In this work, I set up methodologies to support the HPC procurement process of German HPC centers. I model cost effectiveness of HPC centers as a productivity figure of merit by defining a ratio of scientific outcome generated over the lifetime of the HPC system to its total cost of ownership (TCO). Scientific outcome is further defined as number of scientific-application runs to embrace the multi-job nature of an HPC system in a meaningful way. I investigate the predictability of the model's parameters and show their robustness towards errors in various real-world HPC setups. The TCO component of my productivity model covers one-time and annual expenses and distinguishes between node-based and node-type-based costs. Costs for development efforts needed to parallelize, port and tune simulation codes to efficiently exploit HPC systems must also be part of a sound productivity model.
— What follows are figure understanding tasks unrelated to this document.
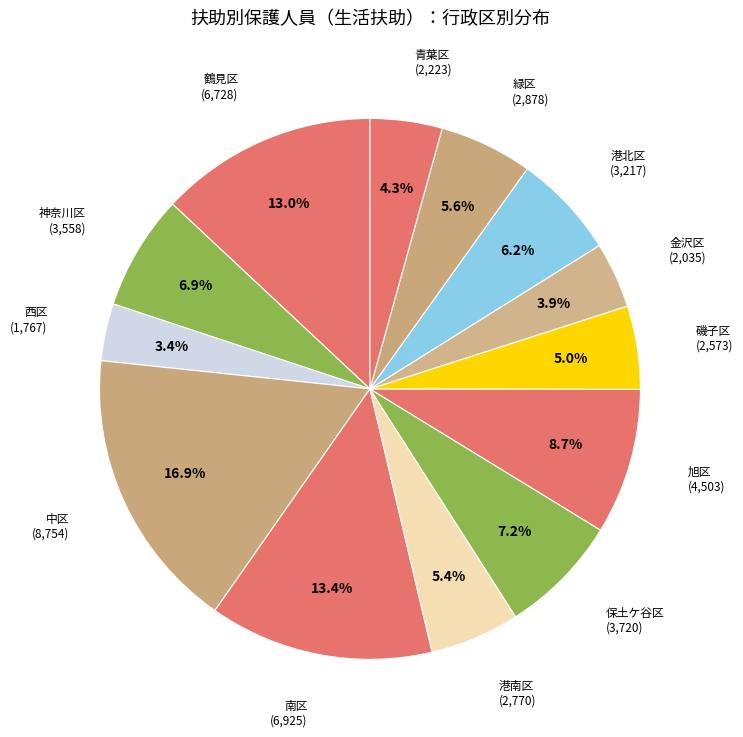

Which has a higher value, 金沢区 or 保土ケ谷区?

保土ケ谷区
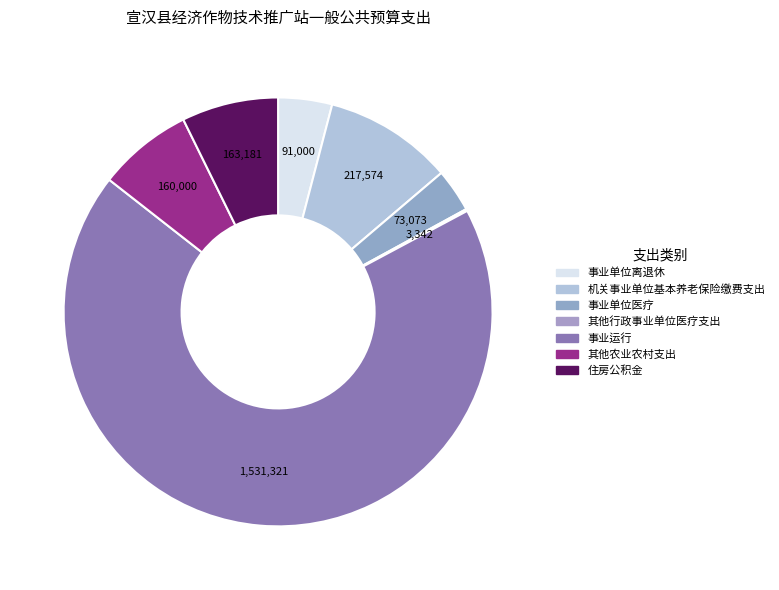

Which slice is the largest?

事业运行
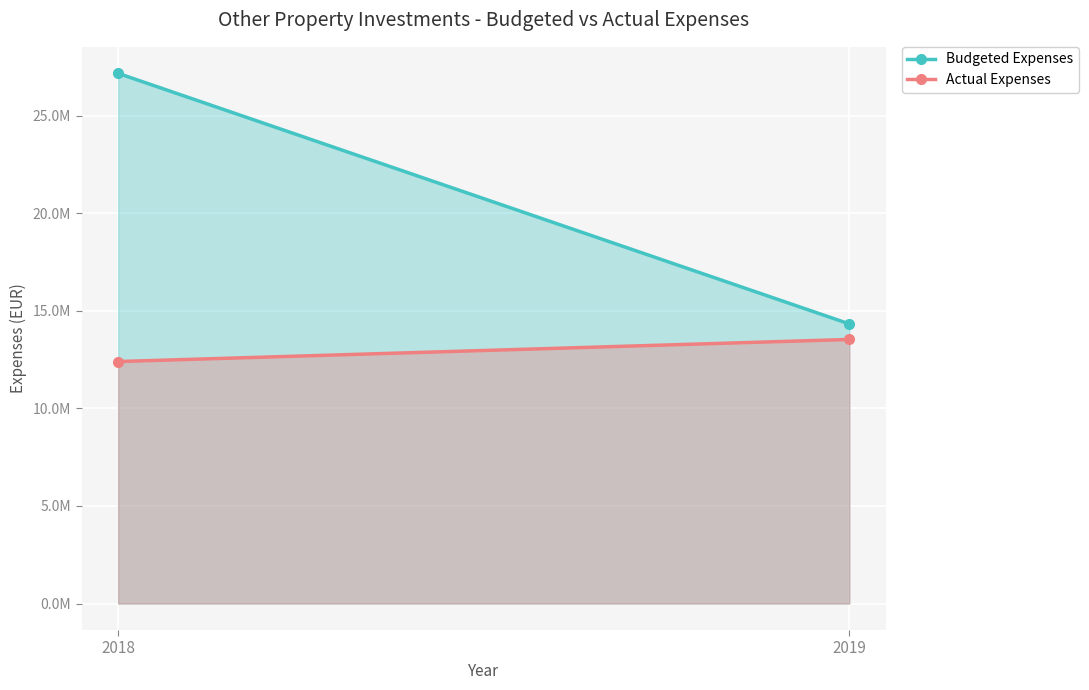

Is the value of Budgeted Expenses at 2019 greater than the value of Actual Expenses at 2019?

Yes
Since software cost models from mainstream software engineering do not focus on the laborious task of squeezing out the last percentage points of runtime performance, I introduce a methodology to estimate corresponding HPC efforts. It is based on so-called performance life-cycles that model the relationship of performance and effort required to achieve that performance. My methodology further covers the identification and quantification of various impact factors on HPC development effort and provides methods to collect required data sets from human subjects for statistically reliable results. Finally, I present the applicability of my methodologies and models in a case study that covers a real-world application from aeroacoustics simulation.